Question de l'être et beauté féminine – Jérémy Nabati

question_de_l__tre_et_beaut__f_minine Aux forges de Vulcain – septembre 2009 – 128 pages

Quatrième de couverture :

« Aldo, en proie à une soudaine inspiration, osa alors lui demander si elle voudrait bien prendre un verre avec lui : - L’air que vous parfumez dans votre sillage et qui vous suit me subtilise et m’extasie – mon être tout entier est absorbé dans le reflet mouvant de vos cheveux. Tout, autour de moi, s’évanouit – le temps même a cessé de battre. Vibration du possible, caractère brûlant de la passion, mise en suspens comme telle, aiguillon de l’action – je suis tenu en haleine, à la merci de vos moindres mouvements. Votre beauté n’a pas d’égal, ainsi soit-il – vous êtes la plus jolie, telle est mon unique certitude. Vous voir, c'est déjà – consentir à tomber sous le charme ; le reste, à côté, n’est que poésie. Dormir un long sommeil – et n’être réveillé que par cette séduisante façon que vous avez, je n’en doute pas, de porter un verre à vos lèvres carminées… »

Auteur : Jérémy Nabati est Normalien et enseigne la philosophie au lycée. Question de l'être et beauté féminine est son premier roman. Site de l’auteur.

Mon avis : (lu en octobre 2009)

Ce livre m'a été offert par les éditions Aux forges de Vulcain à la suite de ma critique sur Contretemps, livre que j'avais lu dans le cadre du partenariat Blog-o-Book et Aux forges de Vulcain.

"Question de l’être et beauté féminine" se compose de deux parties. La première (68 pages) est une nouvelle qui donne le titre au livre et la deuxième "Comment errez-vous ?" est une suite de six textes ou poème parfois très courts qui n’ont aucun lien.

"Question de l’être et beauté féminine" nous raconte Aldo qui est un homme sensible à son environnement et en particulier à la beauté féminine, il ose aborder la femme qui lui plaît, Flora et l’on va suivre le début de leur histoire. Cette nouvelle est touchante, avec un brin de poésie.

"Comment errez-vous ?" est plus difficile à résumer, et cette lecture a été pour moi un peu déroutante. Par exemple, le premier texte, "L'un l'autre" est un échange de SMS et de mail entre un prophète et Dieu. Le dernier texte, "Le temps de la pensée" est un poème. J’ai bien aimé la nouvelle "Dernier été".

Un grand merci aux éditions Aux forges de Vulcain pour m’avoir fait découvrir ce livre.

Extrait : (début du livre)

Lors vint le moment où sa pensée ne le quitta plus.

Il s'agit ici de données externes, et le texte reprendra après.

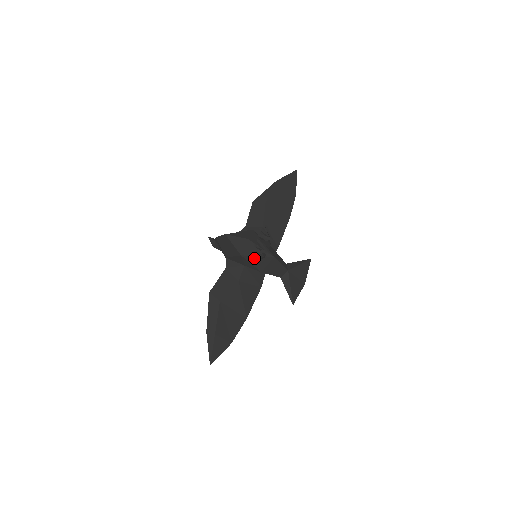
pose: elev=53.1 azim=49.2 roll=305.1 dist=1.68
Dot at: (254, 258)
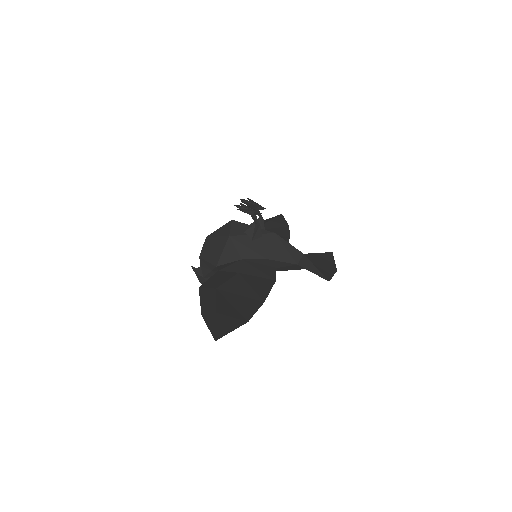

Le jour, il espérait la croiser à chaque coin de rue, et la moindre passante, revêtant d’abord ses traits, l’arrachait à chaque fois brusquement à lui-même. La nuit, évidemment, il lui arrivait de rêver d’elle. Le temps s’écoulait ainsi ; un mois passa.

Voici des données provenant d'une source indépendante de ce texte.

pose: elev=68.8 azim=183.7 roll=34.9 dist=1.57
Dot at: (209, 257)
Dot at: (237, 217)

Puis, un soir, il avait eu cette intuition : il la reverrait le lendemain, c’était certain. Seulement, il ne savait pas exactement ce qui se passerait, ce qu’il devrait faire en fonction de la situation qui se présenterait, ce qu’il devrait faire en fonction de la situation qui se présenterait effectivement. Il la revit, donc : elle sortait, lui aussi – elle lui tient la porte ; il dit « merci », tout simplement, mais d’une voix suffisamment forte pour qu’elle se retourne, et qu’elle le voie… elle l’a vu, ça y est.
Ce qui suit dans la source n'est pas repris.